- [What you will do]:
1 – According to the scikit-learn-intelex installation text, who is installing from the Intel channel recommended for?
2 – Write the next part of the scikit-learn-intelex installation text, picking up right after its final sentence.

══ Excerpted text

OS / Python version Python 3.8 Python 3.9 Python 3.10 Python 3.11
Linux [CPU, GPU] [CPU, GPU] [CPU, GPU] [CPU, GPU]
Windows [CPU, GPU] [CPU, GPU] [CPU, GPU] [CPU, GPU]

Install from Anaconda Cloud

To prevent version conflicts, we recommend installing scikit-learn-intelex into a new conda environment.

Install via Anaconda Cloud from Conda-Forge channel

  • Install into a newly created environment (recommended):

    conda config --add channels conda-forge
    conda config --set channel_priority strict
    conda create -n env python=3.10 scikit-learn-intelex

..note: If you do not specify the version of Python, the latest one is downloaded.

  • Install into your current environment:

    conda config --add channels conda-forge
    conda config --set channel_priority strict
    conda install scikit-learn-intelex
📦 Supported configurations for Anaconda Cloud from Conda-Forge channel
OS / Python version Python 3.8 Python 3.9 Python 3.10 Python 3.11
Linux [CPU] [CPU] [CPU] [CPU]
Windows [CPU] [CPU] [CPU] [CPU]

Install via Anaconda Cloud from Intel channel

We recommend this installation for the users of Intel® Distribution for Python.

  • Install into a newly created environment (recommended):

    conda config --add channels intel
    conda config --set channel_priority strict
    conda create -n env python=3.10 scikit-learn-intelex

..note: If you do not specify the version of Python, the latest one is downloaded.

  • Install into your current environment:

    conda config --add channels intel
    conda config --set channel_priority strict
    conda install scikit-learn-intelex
📦 Supported configurations for Anaconda Cloud from Intel channel
OS / Python version Python 3.8 Python 3.9 Python 3.10 Python 3.11
Linux [CPU, GPU] [CPU, GPU] [CPU, GPU] [CPU, GPU]
Windows [CPU, GPU] [CPU, GPU] [CPU, GPU] [CPU, GPU]

Install via Anaconda Cloud from Main channel

NOTE: Anaconda Main channel usually lags behind on versions deployed. You likely will not find latest version there.

════
══ Data supplied

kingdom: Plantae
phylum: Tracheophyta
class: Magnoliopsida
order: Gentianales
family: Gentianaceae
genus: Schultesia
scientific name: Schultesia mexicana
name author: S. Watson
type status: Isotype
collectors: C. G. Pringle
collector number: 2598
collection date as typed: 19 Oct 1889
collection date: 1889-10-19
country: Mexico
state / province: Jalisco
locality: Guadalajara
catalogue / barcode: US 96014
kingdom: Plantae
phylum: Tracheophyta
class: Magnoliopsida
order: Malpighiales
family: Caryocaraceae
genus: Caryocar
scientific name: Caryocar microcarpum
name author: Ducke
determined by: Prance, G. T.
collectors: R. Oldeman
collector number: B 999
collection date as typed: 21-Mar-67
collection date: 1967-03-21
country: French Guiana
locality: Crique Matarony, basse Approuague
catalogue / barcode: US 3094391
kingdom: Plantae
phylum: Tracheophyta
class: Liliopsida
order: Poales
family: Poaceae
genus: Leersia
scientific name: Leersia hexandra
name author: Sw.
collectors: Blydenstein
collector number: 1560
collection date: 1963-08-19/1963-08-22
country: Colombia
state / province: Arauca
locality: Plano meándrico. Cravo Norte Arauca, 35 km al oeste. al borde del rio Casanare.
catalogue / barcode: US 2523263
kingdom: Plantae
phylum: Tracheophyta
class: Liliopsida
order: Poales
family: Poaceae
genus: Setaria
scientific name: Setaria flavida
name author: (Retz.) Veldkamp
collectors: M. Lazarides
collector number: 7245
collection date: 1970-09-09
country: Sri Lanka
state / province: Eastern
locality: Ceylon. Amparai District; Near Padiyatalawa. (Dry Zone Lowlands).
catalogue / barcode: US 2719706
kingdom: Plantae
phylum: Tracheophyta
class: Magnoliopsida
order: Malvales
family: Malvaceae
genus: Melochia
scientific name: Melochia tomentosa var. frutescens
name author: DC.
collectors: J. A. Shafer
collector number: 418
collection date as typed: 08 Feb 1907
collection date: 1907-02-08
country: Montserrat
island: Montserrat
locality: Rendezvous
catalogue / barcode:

════

- [Task results]:
1 – Users of Intel® Distribution for Python.

2 –
  • Install into a newly created environment (recommended):

    conda create -n env python=3.10 scikit-learn-intelex

..note: If you do not specify the version of Python, the latest one is downloaded.

  • Install into your current environment:

    conda install scikit-learn-intelex
📦 Supported configurations for Anaconda Cloud from Main channel
OS / Python version Python 3.8 Python 3.9 Python 3.10 Python 3.11
Linux [CPU] [CPU] [CPU] [CPU]
Windows [CPU] [CPU] [CPU] [CPU]

Build from sources

Intel(R) Extension for Scikit-learn is easily built from sources with the majority of the necessary prerequisites available on conda or pip. The instructions below detail how to gather the prerequisites and build and install the completed package. The package can be built for all three major platforms (Windows, Linux, macOS).

Prerequisites

  • Python version >= 3.8, <= 3.11
  • daal4py >= 2024.0

NOTE: You can build daal4py from sources or get it from distribution channels.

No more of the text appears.